### INSTRUCTIONS TO FOLLOW:
Only lines that contain the string "greater" should be returned from the material below.

### EXCERPTED RECORDS:
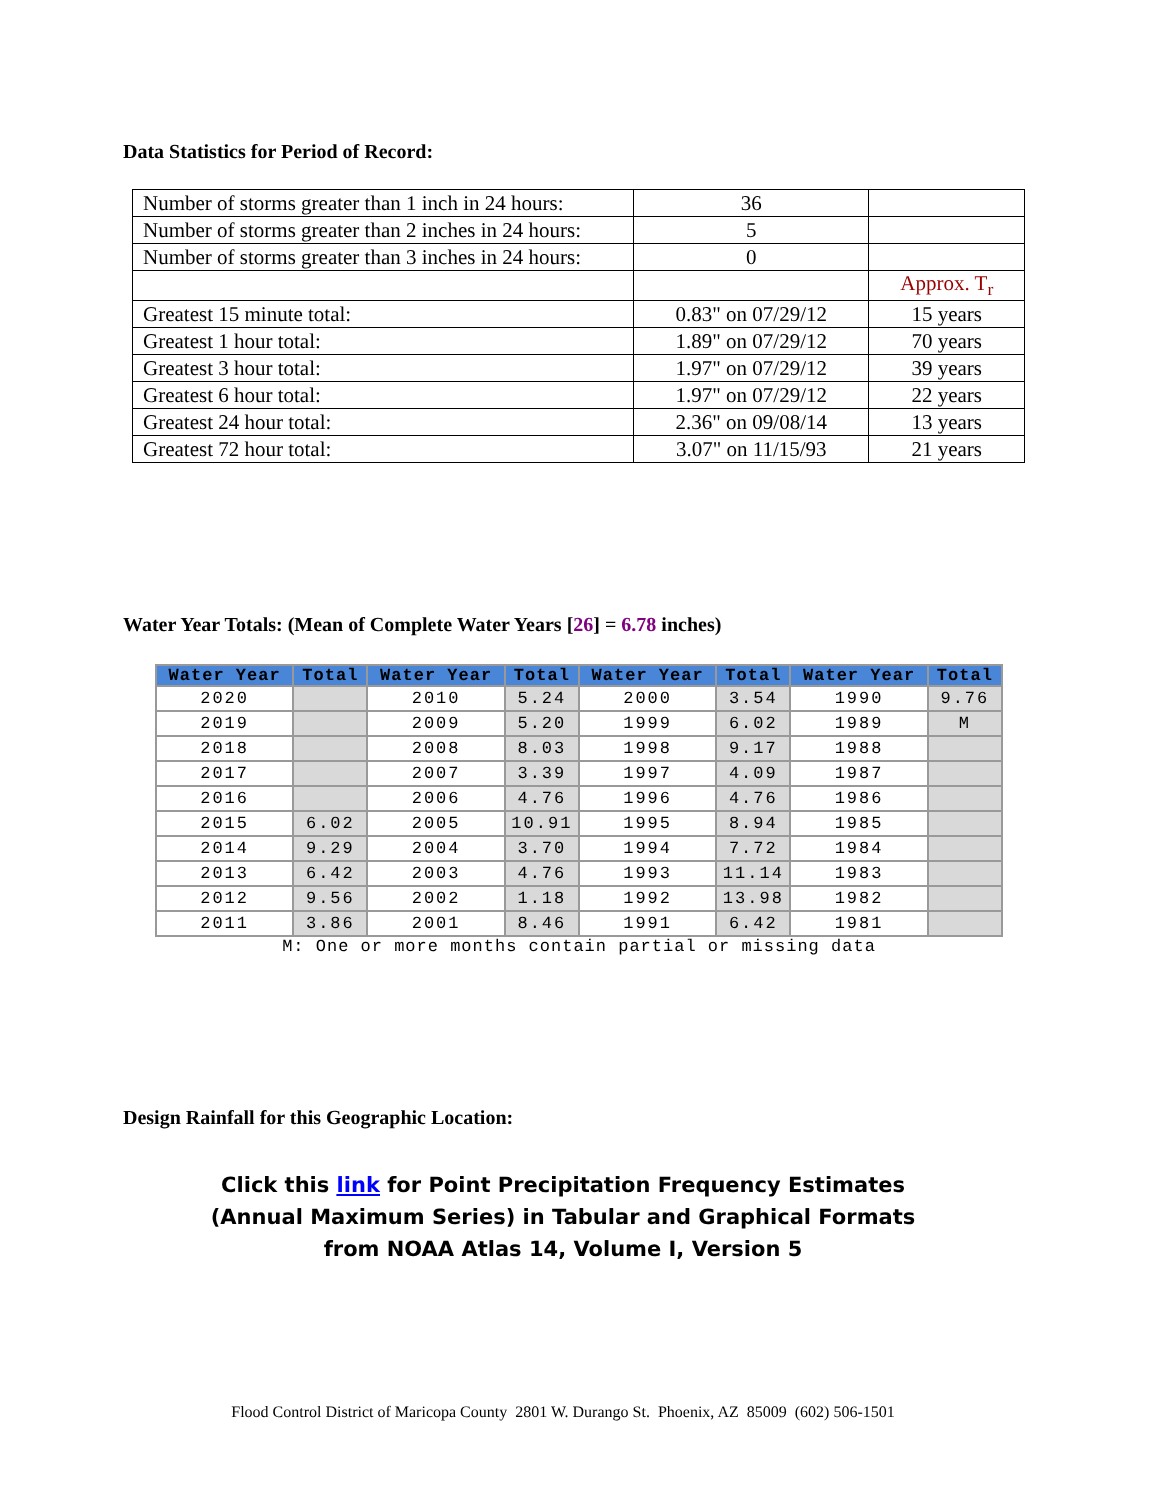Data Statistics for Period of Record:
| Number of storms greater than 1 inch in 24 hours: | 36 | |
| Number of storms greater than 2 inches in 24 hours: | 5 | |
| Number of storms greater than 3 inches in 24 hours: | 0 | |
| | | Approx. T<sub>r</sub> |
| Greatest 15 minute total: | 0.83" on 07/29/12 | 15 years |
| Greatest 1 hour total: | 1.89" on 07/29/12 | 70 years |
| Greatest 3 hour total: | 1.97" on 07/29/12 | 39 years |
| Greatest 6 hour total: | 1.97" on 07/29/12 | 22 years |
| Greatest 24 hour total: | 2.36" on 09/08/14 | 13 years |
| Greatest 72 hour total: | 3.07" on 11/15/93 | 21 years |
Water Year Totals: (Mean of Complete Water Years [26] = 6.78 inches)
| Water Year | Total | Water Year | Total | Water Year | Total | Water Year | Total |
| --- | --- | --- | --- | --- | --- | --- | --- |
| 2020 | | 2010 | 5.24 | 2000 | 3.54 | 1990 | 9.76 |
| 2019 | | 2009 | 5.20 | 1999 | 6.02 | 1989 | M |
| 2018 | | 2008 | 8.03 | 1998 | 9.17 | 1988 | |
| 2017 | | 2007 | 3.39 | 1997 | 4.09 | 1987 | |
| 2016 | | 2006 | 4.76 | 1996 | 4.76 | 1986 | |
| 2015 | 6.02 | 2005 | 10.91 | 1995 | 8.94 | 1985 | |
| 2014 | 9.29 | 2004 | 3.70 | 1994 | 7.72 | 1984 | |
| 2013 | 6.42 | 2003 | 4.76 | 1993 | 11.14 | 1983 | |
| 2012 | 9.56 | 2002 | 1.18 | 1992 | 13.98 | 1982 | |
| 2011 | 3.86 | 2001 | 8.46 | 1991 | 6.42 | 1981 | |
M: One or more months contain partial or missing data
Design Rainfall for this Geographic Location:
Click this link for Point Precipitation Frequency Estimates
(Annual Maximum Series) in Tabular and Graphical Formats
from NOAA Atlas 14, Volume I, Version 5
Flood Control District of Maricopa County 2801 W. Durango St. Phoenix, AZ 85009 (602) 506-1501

### RESPONSE FOR THIS EXERCISE:
| Number of storms greater than 1 inch in 24 hours: | 36 | |
| Number of storms greater than 2 inches in 24 hours: | 5 | |
| Number of storms greater than 3 inches in 24 hours: | 0 | |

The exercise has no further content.